EXERCISE DESCRIPTION =
In your copy of the entries, please include no pictures and return every word exactly.

ENTRIES SHOWN =
########################################

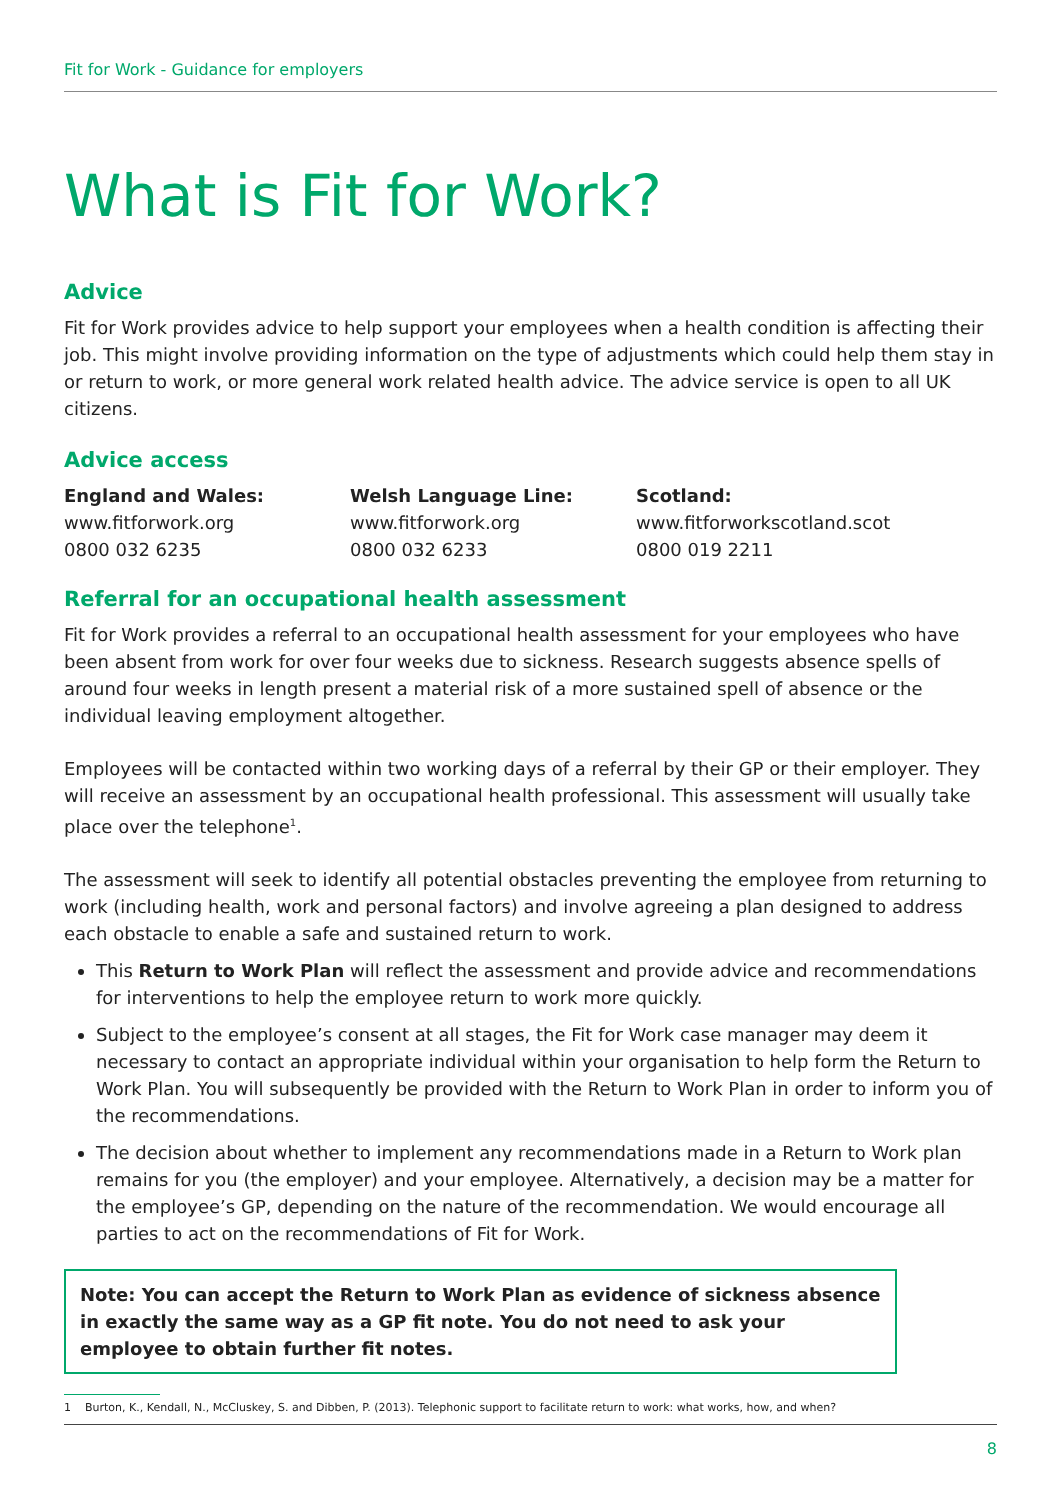Fit for Work - Guidance for employers
What is Fit for Work?
Advice
Fit for Work provides advice to help support your employees when a health condition is affecting their job. This might involve providing information on the type of adjustments which could help them stay in or return to work, or more general work related health advice. The advice service is open to all UK citizens.
Advice access
England and Wales:
www.fitforwork.org
0800 032 6235
Welsh Language Line:
www.fitforwork.org
0800 032 6233
Scotland:
www.fitforworkscotland.scot
0800 019 2211
Referral for an occupational health assessment
Fit for Work provides a referral to an occupational health assessment for your employees who have been absent from work for over four weeks due to sickness. Research suggests absence spells of around four weeks in length present a material risk of a more sustained spell of absence or the individual leaving employment altogether.
Employees will be contacted within two working days of a referral by their GP or their employer. They will receive an assessment by an occupational health professional. This assessment will usually take place over the telephone<sup>1</sup>.
The assessment will seek to identify all potential obstacles preventing the employee from returning to work (including health, work and personal factors) and involve agreeing a plan designed to address each obstacle to enable a safe and sustained return to work.
This Return to Work Plan will reflect the assessment and provide advice and recommendations for interventions to help the employee return to work more quickly.
Subject to the employee’s consent at all stages, the Fit for Work case manager may deem it necessary to contact an appropriate individual within your organisation to help form the Return to Work Plan. You will subsequently be provided with the Return to Work Plan in order to inform you of the recommendations.
The decision about whether to implement any recommendations made in a Return to Work plan remains for you (the employer) and your employee. Alternatively, a decision may be a matter for the employee’s GP, depending on the nature of the recommendation. We would encourage all parties to act on the recommendations of Fit for Work.
Note: You can accept the Return to Work Plan as evidence of sickness absence in exactly the same way as a GP fit note. You do not need to ask your employee to obtain further fit notes.
1 Burton, K., Kendall, N., McCluskey, S. and Dibben, P. (2013). Telephonic support to facilitate return to work: what works, how, and when?
8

########################################

ANSWER TO THIS TASK =
Fit for Work - Guidance for employers
What is Fit for Work?
Advice
Fit for Work provides advice to help support your employees when a health condition is affecting their job. This might involve providing information on the type of adjustments which could help them stay in or return to work, or more general work related health advice. The advice service is open to all UK citizens.
Advice access
England and Wales:
www.fitforwork.org
0800 032 6235
Welsh Language Line:
www.fitforwork.org
0800 032 6233
Scotland:
www.fitforworkscotland.scot
0800 019 2211
Referral for an occupational health assessment
Fit for Work provides a referral to an occupational health assessment for your employees who have been absent from work for over four weeks due to sickness. Research suggests absence spells of around four weeks in length present a material risk of a more sustained spell of absence or the individual leaving employment altogether.
Employees will be contacted within two working days of a referral by their GP or their employer. They will receive an assessment by an occupational health professional. This assessment will usually take place over the telephone<sup>1</sup>.
The assessment will seek to identify all potential obstacles preventing the employee from returning to work (including health, work and personal factors) and involve agreeing a plan designed to address each obstacle to enable a safe and sustained return to work.
This Return to Work Plan will reflect the assessment and provide advice and recommendations for interventions to help the employee return to work more quickly.
Subject to the employee’s consent at all stages, the Fit for Work case manager may deem it necessary to contact an appropriate individual within your organisation to help form the Return to Work Plan. You will subsequently be provided with the Return to Work Plan in order to inform you of the recommendations.
The decision about whether to implement any recommendations made in a Return to Work plan remains for you (the employer) and your employee. Alternatively, a decision may be a matter for the employee’s GP, depending on the nature of the recommendation. We would encourage all parties to act on the recommendations of Fit for Work.
Note: You can accept the Return to Work Plan as evidence of sickness absence in exactly the same way as a GP fit note. You do not need to ask your employee to obtain further fit notes.
1 Burton, K., Kendall, N., McCluskey, S. and Dibben, P. (2013). Telephonic support to facilitate return to work: what works, how, and when?
8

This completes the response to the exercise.